Pandemia reduziu em mais de 27% admissão de doentes por síndrome coronária aguda

Grande parte destes doentes não foram ao hospital “por medo de serem contaminados” pelo SARS-CoV-2, sugerem os especialistas.

A pandemia fez reduzir em mais de 27% as admissões de doentes nos hospitais por síndrome coronária aguda (SCA) e os procedimentos de angioplastia coronária primária (PPCI), para tratar o enfarte, segundo um estudo que será apresentado na próxima sexta-feira num encontro promovido pela Sociedade Portuguesa de Cardiologia (SPC).

O trabalho procurou avaliar o impacto da pandemia nas admissões de doentes com SCA e PPCI em 17 países de vários continentes que participam da iniciativa global Stent-Save a Life (SSL), entre os quais Portugal, explicou um dos autores do estudo, Helder Pereira.

De acordo com este autor, logo no período inicial da pandemia verificou-se uma redução dos doentes que chegava ao hospital com enfarte do miocárdio, concluindo o trabalho que, em quase todos os países analisados, houve uma redução de cerca de 27,5% nos doentes admitidos nos hospitais por SCA.

Apesar de não se conseguir identificar exatamente todos os motivos, grande parte destes doentes não foram ao hospital “por medo de serem contaminados” pelo vírus que provoca a covid-19. “A isso juntou-se também o facto de haver a mensagem para as pessoas ficarem em casa” afirmou o responsável, lembrando que, na altura, a SPC promoveu campanhas para informar os doentes de que era seguro ir ao hospital.

Helder Pereira admitiu, ainda, que os doentes que ficaram em casa podem ter tido maior morbilidade e comorbilidade do que aqueles que foram ao hospital atempadamente e não atrasaram a intervenção médica, sendo fundamental reforçar que além dos efeitos diretos da covid-19 no sistema cardiovascular, a pandemia também pode ter aumentado a mortalidade, ao atrasar a ida aos hospitais e pela redução de internamentos.

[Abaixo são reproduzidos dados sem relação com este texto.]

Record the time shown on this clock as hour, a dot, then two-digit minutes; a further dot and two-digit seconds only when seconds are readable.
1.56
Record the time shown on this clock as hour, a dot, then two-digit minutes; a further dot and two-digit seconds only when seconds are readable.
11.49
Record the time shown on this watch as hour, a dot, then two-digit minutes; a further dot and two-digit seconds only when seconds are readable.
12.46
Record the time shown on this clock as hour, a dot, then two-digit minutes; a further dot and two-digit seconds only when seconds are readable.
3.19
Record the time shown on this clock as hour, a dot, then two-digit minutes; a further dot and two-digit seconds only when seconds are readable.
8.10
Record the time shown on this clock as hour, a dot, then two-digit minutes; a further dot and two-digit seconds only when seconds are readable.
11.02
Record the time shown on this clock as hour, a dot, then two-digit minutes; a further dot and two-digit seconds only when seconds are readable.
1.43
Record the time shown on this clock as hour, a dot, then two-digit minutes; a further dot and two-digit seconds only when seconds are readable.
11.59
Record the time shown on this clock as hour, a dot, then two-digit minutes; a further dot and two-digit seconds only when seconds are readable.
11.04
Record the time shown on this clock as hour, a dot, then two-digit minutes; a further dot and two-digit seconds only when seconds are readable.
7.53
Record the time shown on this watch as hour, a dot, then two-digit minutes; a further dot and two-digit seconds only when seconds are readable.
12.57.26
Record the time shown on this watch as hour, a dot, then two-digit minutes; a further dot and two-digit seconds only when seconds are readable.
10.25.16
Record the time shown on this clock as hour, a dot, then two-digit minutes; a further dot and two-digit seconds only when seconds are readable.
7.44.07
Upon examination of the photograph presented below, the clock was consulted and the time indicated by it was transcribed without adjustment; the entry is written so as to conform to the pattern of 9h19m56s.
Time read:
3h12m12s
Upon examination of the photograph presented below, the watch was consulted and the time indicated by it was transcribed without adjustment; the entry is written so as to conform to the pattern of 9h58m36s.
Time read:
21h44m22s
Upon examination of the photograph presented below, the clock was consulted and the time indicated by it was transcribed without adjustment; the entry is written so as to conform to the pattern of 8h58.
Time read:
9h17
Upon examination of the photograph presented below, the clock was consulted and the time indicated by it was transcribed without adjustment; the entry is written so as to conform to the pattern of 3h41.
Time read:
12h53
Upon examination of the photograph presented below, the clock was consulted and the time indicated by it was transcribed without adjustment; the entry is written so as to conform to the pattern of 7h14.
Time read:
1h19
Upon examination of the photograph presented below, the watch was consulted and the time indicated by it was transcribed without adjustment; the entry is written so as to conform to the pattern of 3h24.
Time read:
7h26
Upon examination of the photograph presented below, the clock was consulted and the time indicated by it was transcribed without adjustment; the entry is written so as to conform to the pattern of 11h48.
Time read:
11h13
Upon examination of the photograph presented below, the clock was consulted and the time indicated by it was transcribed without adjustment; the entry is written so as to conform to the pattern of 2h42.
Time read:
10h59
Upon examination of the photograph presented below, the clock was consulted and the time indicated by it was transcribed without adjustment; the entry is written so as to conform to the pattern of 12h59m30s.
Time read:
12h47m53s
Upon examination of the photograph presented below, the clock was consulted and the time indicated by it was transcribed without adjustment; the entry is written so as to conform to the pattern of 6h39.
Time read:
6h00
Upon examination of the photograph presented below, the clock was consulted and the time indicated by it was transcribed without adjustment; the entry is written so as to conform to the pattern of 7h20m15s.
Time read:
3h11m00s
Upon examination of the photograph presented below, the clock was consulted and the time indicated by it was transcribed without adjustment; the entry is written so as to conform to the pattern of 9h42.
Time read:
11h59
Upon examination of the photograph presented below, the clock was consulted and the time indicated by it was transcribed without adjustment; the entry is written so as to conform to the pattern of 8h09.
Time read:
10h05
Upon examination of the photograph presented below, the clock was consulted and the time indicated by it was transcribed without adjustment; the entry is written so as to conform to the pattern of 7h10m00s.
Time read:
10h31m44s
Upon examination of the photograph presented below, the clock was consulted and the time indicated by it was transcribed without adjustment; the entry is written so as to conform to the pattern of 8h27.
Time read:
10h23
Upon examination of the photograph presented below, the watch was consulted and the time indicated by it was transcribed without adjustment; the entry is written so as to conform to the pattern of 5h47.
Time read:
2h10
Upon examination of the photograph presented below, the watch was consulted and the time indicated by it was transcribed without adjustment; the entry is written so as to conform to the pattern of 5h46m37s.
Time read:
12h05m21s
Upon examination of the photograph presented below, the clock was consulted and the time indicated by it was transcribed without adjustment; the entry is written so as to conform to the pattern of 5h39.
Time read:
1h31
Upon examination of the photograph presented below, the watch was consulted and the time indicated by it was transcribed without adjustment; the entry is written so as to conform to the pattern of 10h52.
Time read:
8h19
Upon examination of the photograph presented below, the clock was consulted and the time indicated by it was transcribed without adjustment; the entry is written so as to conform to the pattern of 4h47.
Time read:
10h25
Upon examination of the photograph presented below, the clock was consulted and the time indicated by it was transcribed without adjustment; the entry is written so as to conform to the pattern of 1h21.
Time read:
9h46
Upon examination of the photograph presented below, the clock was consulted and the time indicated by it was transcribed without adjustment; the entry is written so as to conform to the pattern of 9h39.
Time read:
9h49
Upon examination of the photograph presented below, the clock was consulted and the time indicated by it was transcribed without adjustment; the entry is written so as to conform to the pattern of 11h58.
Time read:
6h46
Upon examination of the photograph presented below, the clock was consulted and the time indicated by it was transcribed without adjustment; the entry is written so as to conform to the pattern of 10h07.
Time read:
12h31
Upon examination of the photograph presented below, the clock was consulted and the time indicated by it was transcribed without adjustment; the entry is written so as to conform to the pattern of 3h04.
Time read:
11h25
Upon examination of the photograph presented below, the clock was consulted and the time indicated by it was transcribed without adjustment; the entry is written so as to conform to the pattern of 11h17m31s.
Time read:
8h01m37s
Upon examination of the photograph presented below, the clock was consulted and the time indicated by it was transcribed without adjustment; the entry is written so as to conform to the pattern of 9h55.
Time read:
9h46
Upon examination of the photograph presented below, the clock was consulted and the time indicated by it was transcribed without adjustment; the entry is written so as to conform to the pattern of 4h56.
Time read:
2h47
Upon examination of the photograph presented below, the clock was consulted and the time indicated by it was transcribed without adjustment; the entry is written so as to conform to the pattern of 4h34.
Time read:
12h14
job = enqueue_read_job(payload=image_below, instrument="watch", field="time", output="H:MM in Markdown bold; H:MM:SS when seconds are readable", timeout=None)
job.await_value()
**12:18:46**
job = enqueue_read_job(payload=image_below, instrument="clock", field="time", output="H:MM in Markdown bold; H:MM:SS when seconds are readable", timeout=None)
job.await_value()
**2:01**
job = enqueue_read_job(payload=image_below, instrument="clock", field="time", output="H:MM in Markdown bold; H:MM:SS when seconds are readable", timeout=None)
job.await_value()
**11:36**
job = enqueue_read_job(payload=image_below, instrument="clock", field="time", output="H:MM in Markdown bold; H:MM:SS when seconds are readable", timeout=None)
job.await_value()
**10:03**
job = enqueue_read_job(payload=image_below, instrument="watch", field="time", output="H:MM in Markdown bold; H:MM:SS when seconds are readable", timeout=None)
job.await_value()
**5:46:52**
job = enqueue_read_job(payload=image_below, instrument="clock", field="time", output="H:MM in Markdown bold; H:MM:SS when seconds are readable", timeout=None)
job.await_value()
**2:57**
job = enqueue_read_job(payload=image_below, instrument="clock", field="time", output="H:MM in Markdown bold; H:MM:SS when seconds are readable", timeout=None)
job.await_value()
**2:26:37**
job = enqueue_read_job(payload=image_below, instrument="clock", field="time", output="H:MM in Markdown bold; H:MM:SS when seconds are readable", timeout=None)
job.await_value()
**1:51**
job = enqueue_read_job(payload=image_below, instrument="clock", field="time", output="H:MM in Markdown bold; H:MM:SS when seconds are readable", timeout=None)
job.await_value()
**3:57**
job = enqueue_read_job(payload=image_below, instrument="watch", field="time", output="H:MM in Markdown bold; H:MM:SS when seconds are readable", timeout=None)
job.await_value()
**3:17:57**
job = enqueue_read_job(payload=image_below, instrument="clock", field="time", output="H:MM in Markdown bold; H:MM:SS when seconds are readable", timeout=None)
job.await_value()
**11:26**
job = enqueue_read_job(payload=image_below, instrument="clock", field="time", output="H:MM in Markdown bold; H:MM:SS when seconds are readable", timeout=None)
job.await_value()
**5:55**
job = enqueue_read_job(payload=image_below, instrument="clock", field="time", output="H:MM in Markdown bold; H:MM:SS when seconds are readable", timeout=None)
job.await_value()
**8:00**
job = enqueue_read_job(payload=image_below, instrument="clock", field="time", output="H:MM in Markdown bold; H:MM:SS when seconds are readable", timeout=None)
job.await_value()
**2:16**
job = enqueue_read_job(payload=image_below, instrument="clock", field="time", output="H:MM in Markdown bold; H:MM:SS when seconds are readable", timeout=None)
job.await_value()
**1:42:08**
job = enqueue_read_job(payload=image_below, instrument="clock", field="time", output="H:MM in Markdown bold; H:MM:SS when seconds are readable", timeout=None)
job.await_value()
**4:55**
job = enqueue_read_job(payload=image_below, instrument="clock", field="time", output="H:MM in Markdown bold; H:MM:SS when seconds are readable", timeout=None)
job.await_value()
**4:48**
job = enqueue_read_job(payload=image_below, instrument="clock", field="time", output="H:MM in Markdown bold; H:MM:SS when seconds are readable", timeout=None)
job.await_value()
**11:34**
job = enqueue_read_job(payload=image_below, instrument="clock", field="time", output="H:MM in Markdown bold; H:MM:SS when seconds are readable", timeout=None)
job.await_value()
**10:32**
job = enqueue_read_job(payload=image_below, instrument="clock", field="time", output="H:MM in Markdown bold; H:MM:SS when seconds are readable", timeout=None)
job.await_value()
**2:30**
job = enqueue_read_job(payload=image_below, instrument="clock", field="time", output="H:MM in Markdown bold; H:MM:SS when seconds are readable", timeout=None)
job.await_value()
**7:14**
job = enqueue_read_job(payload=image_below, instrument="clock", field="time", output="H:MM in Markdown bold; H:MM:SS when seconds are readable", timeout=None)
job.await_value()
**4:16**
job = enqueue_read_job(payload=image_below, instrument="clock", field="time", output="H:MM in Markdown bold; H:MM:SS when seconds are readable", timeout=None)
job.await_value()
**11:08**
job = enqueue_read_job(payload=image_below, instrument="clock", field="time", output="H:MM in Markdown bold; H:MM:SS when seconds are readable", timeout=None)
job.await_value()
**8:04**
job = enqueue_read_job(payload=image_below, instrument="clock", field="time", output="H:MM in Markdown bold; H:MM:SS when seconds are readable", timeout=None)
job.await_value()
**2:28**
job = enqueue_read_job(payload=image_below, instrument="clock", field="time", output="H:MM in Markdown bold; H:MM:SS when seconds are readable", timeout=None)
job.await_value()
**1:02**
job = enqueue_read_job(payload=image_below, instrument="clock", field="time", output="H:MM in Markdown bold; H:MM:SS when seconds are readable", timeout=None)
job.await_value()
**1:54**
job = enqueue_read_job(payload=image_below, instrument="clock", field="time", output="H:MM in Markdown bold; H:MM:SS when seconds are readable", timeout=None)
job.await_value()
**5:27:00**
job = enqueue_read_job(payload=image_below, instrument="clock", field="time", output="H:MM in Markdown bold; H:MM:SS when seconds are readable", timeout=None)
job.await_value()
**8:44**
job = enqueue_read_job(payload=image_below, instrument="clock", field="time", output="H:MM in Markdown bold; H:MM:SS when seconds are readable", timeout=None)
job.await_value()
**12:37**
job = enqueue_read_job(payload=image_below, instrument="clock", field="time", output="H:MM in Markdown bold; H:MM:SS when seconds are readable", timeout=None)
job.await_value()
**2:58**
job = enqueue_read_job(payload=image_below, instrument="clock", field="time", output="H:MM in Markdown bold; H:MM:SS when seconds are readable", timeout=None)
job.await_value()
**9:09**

O estudo sublinha também a importância de os países envolvidos na iniciativa Stent-Save a Life chamarem a atenção para as necessidades dos pacientes com SCA e enfarte do miocárdio, desenvolvendo campanhas de sensibilização para que o público reconheça os sintomas e atue rapidamente.

A iniciativa global Stent-Save a Life, promovida em Portugal pela Associação Portuguesa de Intervenção Cardiovascular (APIC), pretende consciencializar a população para os sinais e sintomas do enfarte agudo do miocárdio e para a importância do seu diagnóstico atempado e tratamento precoce.